Ken was born was born in 1959 and his love of photography started while working in Dublin. In 1985, he joined the Drogheda Independent newspaper group as staff photographer and within a few years, he had started his own company where he gained experience in a wide variety of photographic fields. 2005 saw him enter a phase when he became an educator in photography at O’Fiaich Institute of Further Education. He is currently course co-ordinator for the FETAC Level 5 and 6 Photographic Studies courses. This changed the focus of his practice to fine art after successfully completing a BA (Hons) in Photography at the West Wales School of the Arts, University of Glamorgan.
He also gained an MFA in Photography from The University of Ulster, Belfast in January 2012 where he studied under Professor Paul Seawright, Donovan Wylie, Professor Terence Wright and Dr. Alastair Herron.
We asked Ken about the works in the collection of Louth County Council and about his current practice:
The two pieces Courthouse and Rapeseed Fields were commissions by Louth County Council and were to reflect the North and Mid-Louth environment. They not only reflect the environment in which they were made but my love of this small County in which I live and make my living from.
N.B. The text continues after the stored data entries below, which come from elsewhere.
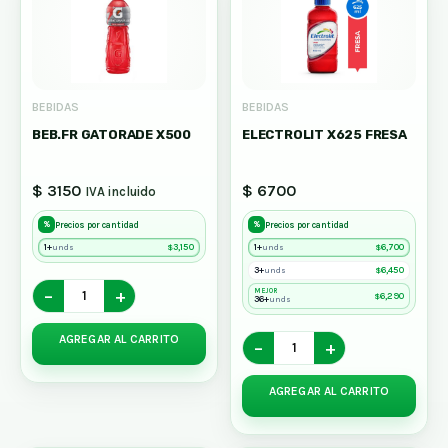
BEBIDAS
BEBIDAS
BEB.FR GATORADE X500
ELECTROLIT X625 FRESA
$ 3150
$ 6700
IVA incluido
%
%
Precios por cantidad
Precios por cantidad
1+
$
3,150
1+
$
6,700
unds
unds
3+
$
6,450
unds
−
+
MEJOR
$
6,290
36+
unds
AGREGAR AL CARRITO
−
+
AGREGAR AL CARRITO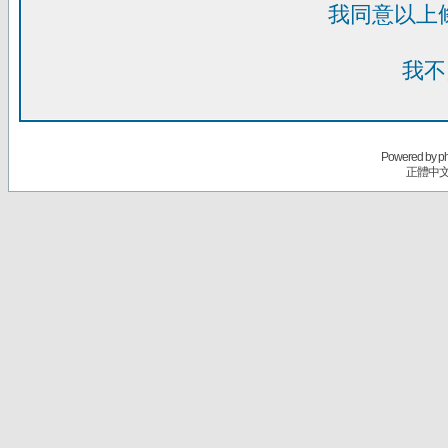
我同意以上
我不
Powered by
p
正體中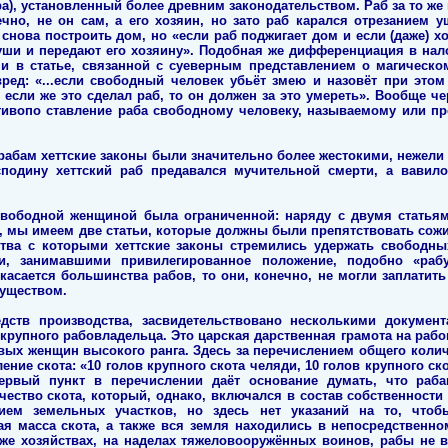
бра), установленный более древним законодательством. Раб за то ж
чно, не он сам, а его хозяин, но зато раб карался отрезанием у
ова построить дом, но «если раб поджигает дом и если (даже) хо
и уши и передают его хозяину». Подобная же дифференциация в на
и в статье, связанной с суеверным представлением о магическо
ед: «...если свободный человек убьёт змею и назовёт при этом
; если же это сделал раб, то он должен за это умереть». Вообще че
тивопо ставление раба свободному человеку, называемому или пр
абам хеттские законы были значительно более жестокими, нежели
сподину хеттский раб предавался мучительной смерти, а вавил
свободной женщиной была ограниченной: наряду с двумя статья
, мы имеем две статьи, которые должны были препятствовать сож
ства с которыми хеттские законы стремились удержать свободны
и, занимавшими привилегированное положение, подобно «раб
 касается большинства рабов, то они, конечно, не могли заплатит
муществом.
ств производства, засвидетельствовано несколькими документ
рупного рабовладельца. Это царская дарственная грамота на рабов,
овых женщин высокого ранга. Здесь за перечислением общего колич
ение скота: «10 голов крупного скота челяди, 10 голов крупного ск
Первый пункт в перечислении даёт основание думать, что ра
чество скота, который, однако, включался в состав собственности
нием земельных участков, но здесь нет указаний на то, чтоб
я масса скота, а также вся земля находились в непосредственн
же хозяйствах, на наделах тяжеловооружённых воинов, рабы не в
My fine art photographic practice deals with the creation of the ‘social history of now’. The images deal with issues that are valid worldwide but are made on a local level, from a local perspective but no less important. Relational aesthetics could be viewed as an overall term to describe my practice. “Open-ended art practices, concerned with the network of human relations and the social context in which such relations arise” (Nicolas Bourriaud). The images are regarded as an exchange of information and perspectives between artist and viewer and rely on the responses of others to make it relational.